Stating that a team from IISc had initially reached out to him for participation in the multispecialty hospital project it was setting up, Isaac asked them to come back with a different project “as I had previously also engaged in setting up a Centre for Geriatrics care at St Johns Hospital and a Paediatric care one at CMC Vellore and wanted to do something different”.

When IISc came back with a project to setup this centre to look at public health-related initiatives and develop this capacity in India in the area of public health, the Chairman of Quess immediately agreed. Stating his reason, he says ‘coming out of COVID that we were in right now, I have realised public health in a large way today centres around big data. You can’t find a better place than, IISc for big data today. So the combination of medical and clinical inputs, a practice of healthcare and big data made it a terrific combination that you can’t get anywhere else in India. And IISc’s reputation as an academic institution is right up there. It is only institute perhaps in the top 100 in the world from India. So it was an easy decision to make to partner with IISC to develop what could what can be perhaps India’s foremost centre for public health.”

Expertise in public health

Govindan Rangarajan, Director, Indian Institute of Science, said, “There is an acute need for India to have a world class centre for clinical and academic research in public health to be able to make quicker and more impactful strides in realising the goal of quality healthcare for all. The proposed centre will interface between all the departments of the IISc Medical School, and also other science and engineering departments of IISc in the context of public health research. In particular, the center will create a niche for health data science and analytics through close collaboration with the existing world-class computer science and data science departments at IISc, putting it on par with international counterparts like the Johns Hopkins Bloomberg School of Public Health. We are grateful for such contributions from philanthropic leaders like Mr and Mrs Isaac who make it possible for us to move from aspirations to actually realising our goals.”

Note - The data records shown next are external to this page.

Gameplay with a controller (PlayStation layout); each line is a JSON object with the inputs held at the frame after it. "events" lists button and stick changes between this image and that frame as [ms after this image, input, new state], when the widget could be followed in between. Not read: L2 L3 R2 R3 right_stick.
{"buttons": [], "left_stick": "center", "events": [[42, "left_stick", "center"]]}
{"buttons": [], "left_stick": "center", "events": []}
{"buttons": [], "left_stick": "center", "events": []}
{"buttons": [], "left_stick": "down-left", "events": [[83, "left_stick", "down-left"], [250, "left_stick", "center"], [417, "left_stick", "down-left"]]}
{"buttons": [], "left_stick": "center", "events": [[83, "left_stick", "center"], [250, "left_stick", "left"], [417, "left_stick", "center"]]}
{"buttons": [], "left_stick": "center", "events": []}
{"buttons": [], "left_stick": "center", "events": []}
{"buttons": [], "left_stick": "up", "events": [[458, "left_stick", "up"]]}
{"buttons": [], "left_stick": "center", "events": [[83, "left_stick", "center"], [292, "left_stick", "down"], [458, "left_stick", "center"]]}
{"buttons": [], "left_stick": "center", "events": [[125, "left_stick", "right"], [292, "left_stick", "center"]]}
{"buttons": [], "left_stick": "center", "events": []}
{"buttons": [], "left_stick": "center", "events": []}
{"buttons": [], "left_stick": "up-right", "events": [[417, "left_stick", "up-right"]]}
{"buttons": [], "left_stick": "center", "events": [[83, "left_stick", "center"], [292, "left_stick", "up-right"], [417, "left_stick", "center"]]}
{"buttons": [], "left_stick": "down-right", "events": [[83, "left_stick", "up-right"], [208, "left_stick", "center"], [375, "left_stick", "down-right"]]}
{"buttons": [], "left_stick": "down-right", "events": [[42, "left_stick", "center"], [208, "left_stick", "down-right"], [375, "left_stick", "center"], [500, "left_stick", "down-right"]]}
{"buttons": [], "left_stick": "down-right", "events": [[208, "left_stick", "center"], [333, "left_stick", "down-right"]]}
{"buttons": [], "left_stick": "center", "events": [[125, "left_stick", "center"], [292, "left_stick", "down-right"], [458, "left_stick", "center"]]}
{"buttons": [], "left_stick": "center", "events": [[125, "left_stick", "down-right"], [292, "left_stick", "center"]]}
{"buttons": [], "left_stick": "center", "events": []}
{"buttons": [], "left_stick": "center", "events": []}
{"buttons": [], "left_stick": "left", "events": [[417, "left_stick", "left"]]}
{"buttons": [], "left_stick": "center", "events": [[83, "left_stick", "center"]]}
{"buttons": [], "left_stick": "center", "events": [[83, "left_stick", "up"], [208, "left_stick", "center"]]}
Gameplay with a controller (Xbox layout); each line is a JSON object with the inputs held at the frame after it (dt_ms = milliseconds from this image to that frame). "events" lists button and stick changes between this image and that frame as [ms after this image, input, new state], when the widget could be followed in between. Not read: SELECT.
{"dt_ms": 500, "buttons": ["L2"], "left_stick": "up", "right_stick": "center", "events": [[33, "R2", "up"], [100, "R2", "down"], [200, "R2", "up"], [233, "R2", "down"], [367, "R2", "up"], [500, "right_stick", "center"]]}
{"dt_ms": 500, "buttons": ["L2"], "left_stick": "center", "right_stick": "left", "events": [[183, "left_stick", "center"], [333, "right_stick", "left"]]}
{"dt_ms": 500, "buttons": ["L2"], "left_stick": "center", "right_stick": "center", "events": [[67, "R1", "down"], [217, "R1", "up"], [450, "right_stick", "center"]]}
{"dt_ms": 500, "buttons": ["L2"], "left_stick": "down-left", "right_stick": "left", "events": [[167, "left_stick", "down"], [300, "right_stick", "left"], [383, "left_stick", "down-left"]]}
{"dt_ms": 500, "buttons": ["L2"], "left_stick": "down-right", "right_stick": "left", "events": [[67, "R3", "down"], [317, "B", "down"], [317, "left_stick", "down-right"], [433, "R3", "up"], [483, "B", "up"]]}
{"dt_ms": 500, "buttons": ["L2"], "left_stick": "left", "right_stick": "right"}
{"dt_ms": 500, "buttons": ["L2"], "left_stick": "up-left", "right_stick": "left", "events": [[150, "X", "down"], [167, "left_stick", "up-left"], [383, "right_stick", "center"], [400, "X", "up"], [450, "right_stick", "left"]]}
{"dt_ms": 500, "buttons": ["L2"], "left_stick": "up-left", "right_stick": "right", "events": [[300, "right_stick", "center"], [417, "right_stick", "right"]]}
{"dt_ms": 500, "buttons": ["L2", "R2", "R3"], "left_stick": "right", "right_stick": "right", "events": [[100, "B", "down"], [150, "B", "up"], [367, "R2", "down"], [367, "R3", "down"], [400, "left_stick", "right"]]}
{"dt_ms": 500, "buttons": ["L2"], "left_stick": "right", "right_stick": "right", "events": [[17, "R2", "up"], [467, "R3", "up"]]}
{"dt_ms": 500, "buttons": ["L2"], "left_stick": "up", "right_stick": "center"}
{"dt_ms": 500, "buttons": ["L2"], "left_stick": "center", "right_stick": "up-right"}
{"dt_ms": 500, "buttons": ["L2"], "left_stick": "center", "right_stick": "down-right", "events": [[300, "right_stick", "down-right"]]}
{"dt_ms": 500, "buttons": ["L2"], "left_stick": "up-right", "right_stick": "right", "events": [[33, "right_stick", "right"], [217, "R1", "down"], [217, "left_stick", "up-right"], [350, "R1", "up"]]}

Commenting on the growing trend of first generation enetrepreneurs like himself contributing back to the society through such funding, Isaac said, “The scale of wealth that’s also created gives them the ability to carve out some of their harvests from their business into goals or objectives such as this. Also there’s a greater awareness of what the problem is in society and clearly health and education is staring you in the face. Government contribution to health and education is also falling over the years. It’s not as much as it should be. So the gap between what you want and what is available is also growing. And I think people are reacting to the situation and stepping up.”

Stating that the donation – which would be spread over the next four years – would be used to develop facilities, invest in capacity in terms of labs, equipment, Isaac said it would also aid in the academic progress of 10 doctoral students every year, plus about 30 other post-graudate students of the Centre. It would eventually thus produce 30 to 40 trained personnel with expertise in public health and policy. Part of the funds will also go to creating endowed chairs that will create capacity inside the institution for specific subject related matters.